An unseren Grenzen stoßen heute zwei unterschiedliche Arten zusammen, die Gesellschaft zu organisieren. Das ist zuweilen ein Hindernis, wenn es darum geht, die Mobilität von Arbeitskräften und Ausbildungssuchenden zu fördern. Wir arbeiten daran, diese Hürden für die Menschen möglichst niedrig zu gestalten. Die verschiedenen Systeme in unseren Ländern können aber auch Quelle der Inspiration sein. Als deutsche Sozialdemokraten sehen wir manchmal mit Neid auf die soziale Sicherheit, die der skandinavische Wohlfahrtsstaat bietet.

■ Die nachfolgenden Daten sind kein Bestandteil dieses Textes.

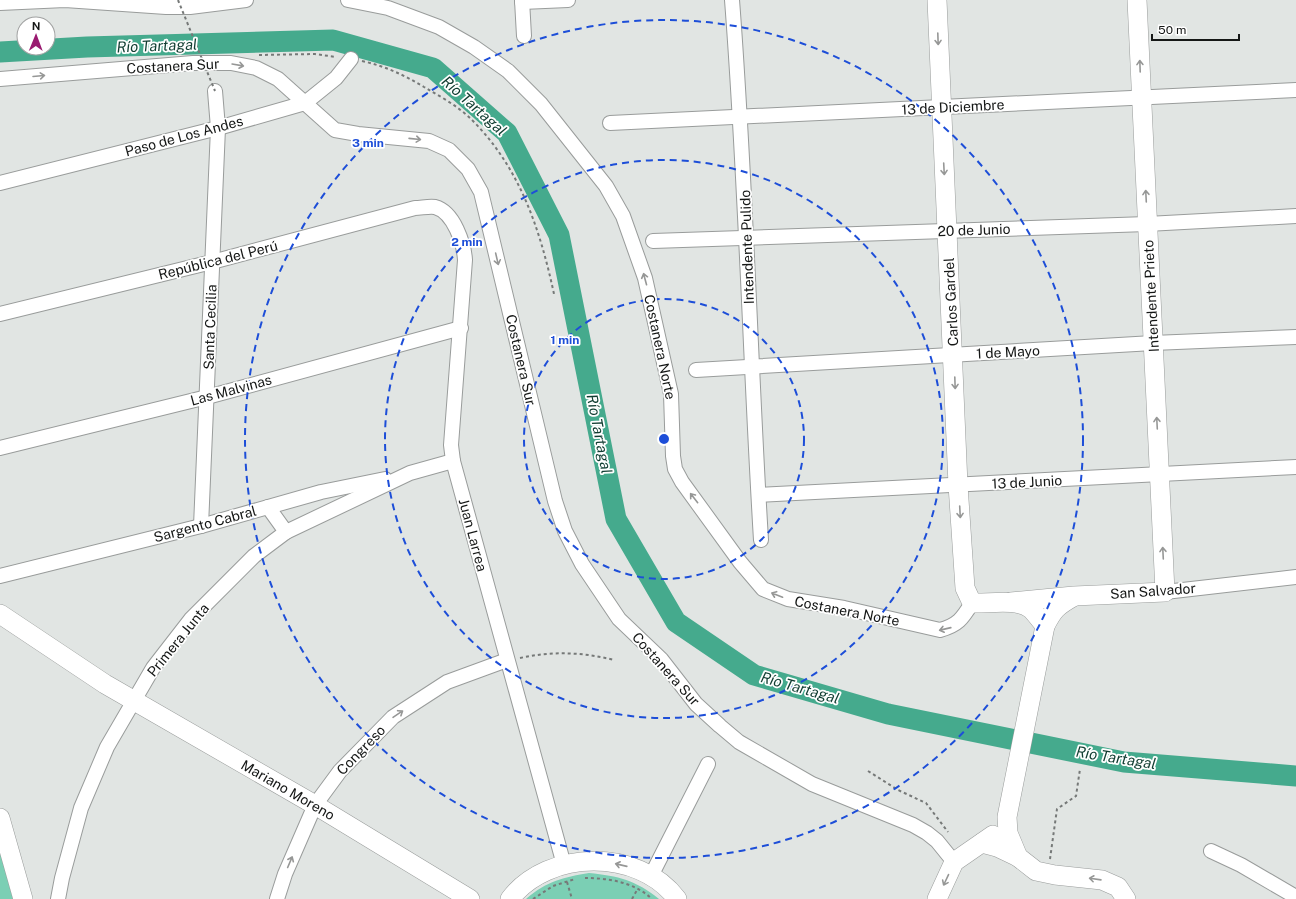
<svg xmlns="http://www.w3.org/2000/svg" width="1296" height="899" viewBox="0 0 1296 899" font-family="'Public Sans',sans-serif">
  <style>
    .green { fill: #7bcfb4 }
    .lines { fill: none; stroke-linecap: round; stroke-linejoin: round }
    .river { stroke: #45aa8d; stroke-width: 21 }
    .street-casing { stroke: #999c9b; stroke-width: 16 }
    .secondary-casing { stroke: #999c9b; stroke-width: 20 }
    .path { stroke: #767978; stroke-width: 2; stroke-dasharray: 3 3; stroke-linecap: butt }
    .street { stroke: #fff; stroke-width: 14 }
    .secondary { stroke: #fff; stroke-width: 19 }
    .path-bridge { stroke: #767978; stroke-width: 2; stroke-dasharray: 3 3; stroke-linecap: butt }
    .oneway { stroke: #969796 }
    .ring { fill: none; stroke: #1d4ed8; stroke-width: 2; stroke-dasharray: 7 5 }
    .labels { text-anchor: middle; stroke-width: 3.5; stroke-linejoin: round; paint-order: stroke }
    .street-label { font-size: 14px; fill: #151716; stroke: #fff }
    .water-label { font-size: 15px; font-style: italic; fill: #103d31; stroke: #fff }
    .centre { fill: #1d4ed8; stroke: #fff; stroke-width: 2 }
    .ring-label { font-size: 12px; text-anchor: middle; font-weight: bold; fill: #1d4ed8; stroke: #fff; stroke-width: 3.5; stroke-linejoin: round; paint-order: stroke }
  </style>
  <rect width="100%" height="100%" fill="#e1e5e3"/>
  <g class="green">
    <path d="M0,852L13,899H0Z"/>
    <path d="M589,873C619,876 635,880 659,899H526C546,881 565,877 589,873Z"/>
  </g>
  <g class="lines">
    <path class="river" d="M0,52L87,47L333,40L433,68L507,133L559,235L616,519L676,622L754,675L888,714L1124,762L1296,776"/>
    <defs>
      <g id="street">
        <path d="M348,0L388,8L439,27L474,47L508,71L541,104L606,186L623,216L645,278L671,394L673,456L675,469L682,482L740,562L763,589L788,599L844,608L940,630C958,625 962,619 972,603"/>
        <path d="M522,0L524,36"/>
        <path d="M732,0C746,180 750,360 761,540"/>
        <path d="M522,2L568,0"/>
        <path d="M0,3L65,0L166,7H190L246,0"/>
        <path d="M0,79L193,63H231L256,68L278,79L335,130L358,134L429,141L449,150L468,169L481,192L555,501L565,531L582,564L619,619L661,659L696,704L720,726L739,742L812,784L913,825L927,833L937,841L954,862"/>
        <path d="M610,123L1296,90"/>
        <path d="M0,183L218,128L305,103L336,78L351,59"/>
        <path d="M653,241L1147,224L1296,216"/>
        <path d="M0,314L212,262L415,208C421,208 429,206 435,207C454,212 464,244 465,260L451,445L453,461L564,865"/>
        <path d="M696,370L1153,343L1296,337"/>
        <path d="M0,448L207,397L461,328"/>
        <path d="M759,495L1296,467"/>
        <path d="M268,507L286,532"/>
        <path d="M201,526L218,128L215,91"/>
        <path d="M0,576L201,526L321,492L385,479"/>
        <path d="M1165,592L1296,577"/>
        <path d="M1211,851L1241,865L1296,897"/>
        <path d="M651,876L708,764"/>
        <path d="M58,899L62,878L81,808L107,747L153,668L191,619L254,556L286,532L410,473L453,461"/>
        <path d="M277,899L285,874L315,805L340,771L393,717L447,682L507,660"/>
      </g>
      <g id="secondary">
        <path d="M937,0L958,485L965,588L972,603C990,604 1016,598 1031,609C1036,614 1041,621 1045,626"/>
        <path d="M1011,602L1074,596L1165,592L1137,0"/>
        <path d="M0,614L105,684L315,805L470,899"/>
        <path d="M0,818L23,899"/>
        <path d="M982,843L997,847L1018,857L1036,871L1055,875L1102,880L1118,887L1126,899"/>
        <path d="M1018,857L1008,833L1007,817L1045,626C1053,610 1057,606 1073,597"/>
        <path d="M510,899C548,849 639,848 677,899"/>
        <path d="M937,899L954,862L993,835"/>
      </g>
    </defs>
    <use href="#street" class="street-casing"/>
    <use href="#secondary" class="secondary-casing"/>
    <g class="path">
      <path d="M259,55L315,54L336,57"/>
      <path d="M362,61C385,66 404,75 424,87C440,96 459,107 472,120C520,168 540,229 554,294"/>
      <path d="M520,658C552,651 583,652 614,660"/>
      <path d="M868,771L898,790L926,803L948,832"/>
      <path d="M1050,859L1057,809L1076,796L1080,769"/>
      <path d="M585,878C608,878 634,882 652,899"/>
      <path d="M567,882L572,899"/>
      <path d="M533,899L553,886L575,879"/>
      <path d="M632,899L637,890"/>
    </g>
    <use href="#street" class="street"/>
    <use href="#secondary" class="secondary"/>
    <path class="path-bridge" d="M178,0L215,91"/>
  </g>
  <defs><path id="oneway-shaft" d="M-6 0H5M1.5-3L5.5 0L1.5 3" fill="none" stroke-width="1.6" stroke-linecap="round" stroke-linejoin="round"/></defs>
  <g class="oneway">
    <use href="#oneway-shaft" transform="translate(938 39) rotate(88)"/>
    <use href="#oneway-shaft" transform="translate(238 65) rotate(10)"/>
    <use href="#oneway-shaft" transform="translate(1140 66) rotate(-92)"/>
    <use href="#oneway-shaft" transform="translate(39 76) rotate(-5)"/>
    <use href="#oneway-shaft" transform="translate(415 139) rotate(6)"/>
    <use href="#oneway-shaft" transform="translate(944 169) rotate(87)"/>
    <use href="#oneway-shaft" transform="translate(1146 196) rotate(-93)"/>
    <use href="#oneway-shaft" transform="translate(497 259) rotate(77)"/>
    <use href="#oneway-shaft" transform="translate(645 279) rotate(-105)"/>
    <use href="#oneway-shaft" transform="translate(955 383) rotate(88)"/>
    <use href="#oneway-shaft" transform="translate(1157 423) rotate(-93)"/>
    <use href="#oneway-shaft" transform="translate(694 498) rotate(-128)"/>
    <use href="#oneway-shaft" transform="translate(960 512) rotate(87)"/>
    <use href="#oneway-shaft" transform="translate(1163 553) rotate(-93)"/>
    <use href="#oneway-shaft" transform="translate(777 595) rotate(-159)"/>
    <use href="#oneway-shaft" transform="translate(945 629) rotate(167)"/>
    <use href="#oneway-shaft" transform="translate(398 714) rotate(-34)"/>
    <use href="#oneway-shaft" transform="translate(290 862) rotate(-67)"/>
    <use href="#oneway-shaft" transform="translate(621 865) rotate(-167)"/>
    <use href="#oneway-shaft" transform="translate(1095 879) rotate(-172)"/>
    <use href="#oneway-shaft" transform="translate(946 880) rotate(115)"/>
  </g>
  <g class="ring">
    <circle cx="664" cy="439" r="140"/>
    <circle cx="664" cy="439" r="279"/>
    <circle cx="664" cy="439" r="419"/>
  </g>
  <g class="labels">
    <g class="street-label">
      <text transform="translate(173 66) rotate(-3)" y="5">Costanera Sur</text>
      <text transform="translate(953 107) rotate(-3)" y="5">13 de Diciembre</text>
      <text transform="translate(184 136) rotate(-15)" y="5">Paso de Los Andes</text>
      <text transform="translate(974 230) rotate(-2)" y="5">20 de Junio</text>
      <text transform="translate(747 247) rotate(-92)" y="5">Intendente Pulido</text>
      <text transform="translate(218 260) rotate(-14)" y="5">República del Perú</text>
      <text transform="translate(1151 296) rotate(-93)" y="5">Intendente Prieto</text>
      <text transform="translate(951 302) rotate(-93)" y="5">Carlos Gardel</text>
      <text transform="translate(210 327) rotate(-88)" y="5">Santa Cecilia</text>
      <text transform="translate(660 347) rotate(78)" y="5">Costanera Norte</text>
      <text transform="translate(1008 352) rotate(-3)" y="5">1 de Mayo</text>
      <text transform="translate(521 360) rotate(77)" y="5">Costanera Sur</text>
      <text transform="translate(231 390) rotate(-15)" y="5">Las Malvinas</text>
      <text transform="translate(1027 482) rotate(-3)" y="5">13 de Junio</text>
      <text transform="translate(205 524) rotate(-15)" y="5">Sargento Cabral</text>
      <text transform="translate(473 535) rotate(75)" y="5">Juan Larrea</text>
      <text transform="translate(1153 591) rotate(-4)" y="5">San Salvador</text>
      <text transform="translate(847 611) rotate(11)" y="5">Costanera Norte</text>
      <text transform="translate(178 640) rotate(-51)" y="5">Primera Junta</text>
      <text transform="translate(666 669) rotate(48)" y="5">Costanera Sur</text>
      <text transform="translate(361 750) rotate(-46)" y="5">Congreso</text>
      <text transform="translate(288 790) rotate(30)" y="5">Mariano Moreno</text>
    </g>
    <g class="water-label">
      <text transform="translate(157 46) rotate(-2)" y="5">Río Tartagal</text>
      <text transform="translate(474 106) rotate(42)" y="5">Río Tartagal</text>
      <text transform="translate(599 434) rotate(79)" y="5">Río Tartagal</text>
      <text transform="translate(800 688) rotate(16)" y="5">Río Tartagal</text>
      <text transform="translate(1116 758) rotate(9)" y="5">Río Tartagal</text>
    </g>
  </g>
  <circle cx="664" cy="439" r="6" class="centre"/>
  <g class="ring-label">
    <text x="368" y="147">3 min</text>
    <text x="467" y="246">2 min</text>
    <text x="565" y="344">1 min</text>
  </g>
  <g transform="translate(36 36) rotate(1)"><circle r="19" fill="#ffffff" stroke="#a1a2a2"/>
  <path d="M0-3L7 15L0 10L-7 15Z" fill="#9a1a70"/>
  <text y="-6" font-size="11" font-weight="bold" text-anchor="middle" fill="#151716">N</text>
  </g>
  <path d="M1152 34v6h87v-6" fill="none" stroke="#151716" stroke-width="2"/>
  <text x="1158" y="34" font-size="12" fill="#151716" stroke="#ffffff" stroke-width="3" paint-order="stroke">50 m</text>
</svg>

Aber auch bei uns werden konkrete Lösungen für konkrete Herausforderungen gefunden, die für Euch interessant sein können. Lasst uns mehr voneinander lernen, wie man Probleme lösen kann – und manchmal auch, wie man die Dinge nicht tun sollte. Und lasst uns, wo es möglich ist, auch gemeinsam nach Lösungen für die großen Herausforderungen unserer Zeit suchen. Wir können zusammen etwas dafür tun, dass das Leben der Menschen in Dänemark und Schleswig-Holstein ein kleines Stück besser wird. Dazu lade ich Euch herzlich ein.

Lieber Kongress!
Schleswig-Holstein und Dänemark haben vieles gemeinsam. Und hier am Beginn des 21. Jahrhunderts haben wir die Chance, unsere alten historischen Bande zu einer ganz neuen Form der Gemeinschaft weiter zu entwickeln. Ich hoffe, dass Ihr gemeinsam mit uns diese Chance ergreifen werdet. Danke, dass ich das Wort erhalten habe, danke für die Aufmerksamkeit.